[Collected data]
=-=-=
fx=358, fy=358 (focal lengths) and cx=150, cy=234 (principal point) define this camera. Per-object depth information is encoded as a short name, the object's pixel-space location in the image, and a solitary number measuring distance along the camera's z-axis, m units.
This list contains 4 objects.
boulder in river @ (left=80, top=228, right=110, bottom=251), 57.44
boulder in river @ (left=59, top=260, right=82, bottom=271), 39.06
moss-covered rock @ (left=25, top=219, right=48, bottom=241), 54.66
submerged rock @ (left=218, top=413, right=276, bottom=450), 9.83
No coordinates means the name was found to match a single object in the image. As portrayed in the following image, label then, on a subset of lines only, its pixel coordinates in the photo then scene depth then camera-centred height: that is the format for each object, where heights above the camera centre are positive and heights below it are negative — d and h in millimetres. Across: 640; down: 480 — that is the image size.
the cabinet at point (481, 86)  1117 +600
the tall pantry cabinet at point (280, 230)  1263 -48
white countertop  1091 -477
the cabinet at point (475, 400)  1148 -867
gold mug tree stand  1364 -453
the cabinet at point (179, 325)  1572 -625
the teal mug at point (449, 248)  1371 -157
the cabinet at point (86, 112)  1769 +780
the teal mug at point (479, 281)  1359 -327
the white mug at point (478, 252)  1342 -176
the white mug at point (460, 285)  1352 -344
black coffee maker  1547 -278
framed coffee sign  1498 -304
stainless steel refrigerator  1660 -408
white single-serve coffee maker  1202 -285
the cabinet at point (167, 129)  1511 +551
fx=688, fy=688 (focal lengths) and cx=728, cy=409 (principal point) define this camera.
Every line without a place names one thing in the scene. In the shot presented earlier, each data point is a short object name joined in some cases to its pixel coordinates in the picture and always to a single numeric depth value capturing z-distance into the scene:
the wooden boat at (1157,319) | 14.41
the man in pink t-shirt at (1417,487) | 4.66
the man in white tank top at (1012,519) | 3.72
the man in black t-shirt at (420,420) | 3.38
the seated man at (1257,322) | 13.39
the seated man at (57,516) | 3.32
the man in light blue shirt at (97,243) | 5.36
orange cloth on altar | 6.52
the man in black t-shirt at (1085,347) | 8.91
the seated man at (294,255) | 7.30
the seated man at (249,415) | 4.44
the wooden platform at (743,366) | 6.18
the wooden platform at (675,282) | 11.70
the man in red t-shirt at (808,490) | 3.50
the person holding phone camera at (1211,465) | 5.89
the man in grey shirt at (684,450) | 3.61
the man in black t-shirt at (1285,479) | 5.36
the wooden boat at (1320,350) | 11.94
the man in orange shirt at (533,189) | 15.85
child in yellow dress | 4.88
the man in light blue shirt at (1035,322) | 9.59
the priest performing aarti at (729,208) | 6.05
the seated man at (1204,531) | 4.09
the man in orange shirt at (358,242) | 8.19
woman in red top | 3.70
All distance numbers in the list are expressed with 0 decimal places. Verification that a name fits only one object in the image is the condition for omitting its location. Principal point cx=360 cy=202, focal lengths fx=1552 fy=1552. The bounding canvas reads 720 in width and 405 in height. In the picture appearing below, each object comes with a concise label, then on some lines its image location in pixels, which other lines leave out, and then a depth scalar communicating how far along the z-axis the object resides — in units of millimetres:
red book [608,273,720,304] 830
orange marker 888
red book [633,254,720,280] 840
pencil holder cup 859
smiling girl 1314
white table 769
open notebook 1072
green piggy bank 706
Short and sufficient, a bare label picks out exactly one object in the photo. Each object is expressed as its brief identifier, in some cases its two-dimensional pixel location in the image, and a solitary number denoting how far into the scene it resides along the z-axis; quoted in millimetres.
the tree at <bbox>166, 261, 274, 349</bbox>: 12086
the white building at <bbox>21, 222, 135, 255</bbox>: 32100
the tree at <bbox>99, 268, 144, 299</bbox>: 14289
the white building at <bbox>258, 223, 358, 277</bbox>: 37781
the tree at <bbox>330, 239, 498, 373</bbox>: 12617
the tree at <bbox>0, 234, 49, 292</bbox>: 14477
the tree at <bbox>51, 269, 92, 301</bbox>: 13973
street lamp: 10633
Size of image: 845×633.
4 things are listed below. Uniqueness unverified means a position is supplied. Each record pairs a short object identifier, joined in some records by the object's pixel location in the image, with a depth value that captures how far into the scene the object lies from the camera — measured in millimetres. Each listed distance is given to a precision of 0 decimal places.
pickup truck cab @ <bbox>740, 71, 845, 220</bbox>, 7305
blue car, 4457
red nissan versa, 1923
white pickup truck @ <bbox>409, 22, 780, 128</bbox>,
=-=-=
_WHAT THE TASK ASKS_: Filter the records for lines containing the word "into" and copy each one.

_EXERCISE OUTPUT_:
Every line without a place names one thing in the scene. In the shot presented earlier, each data point is a short object name joined in some cases to its pixel coordinates in the picture and always to a single numeric depth value capturing z-distance into the scene:
Short and sufficient, a bare label picks out exactly one object in the photo. Each object is expressed as its brief identifier, in some cases its two-dimensional pixel location in the image, and a solitary number denoting how far into the scene it resides along the z-axis; quoted in millimetres.
4 things are listed below. Uniqueness unverified means a position is supplied. Each record pairs a short object identifier, joined in some records by the object's pixel location in the image, with a depth value that captures how far into the scene the object lies from the camera — measured in millimetres. Each listed distance is given to a precision of 0 decimal places.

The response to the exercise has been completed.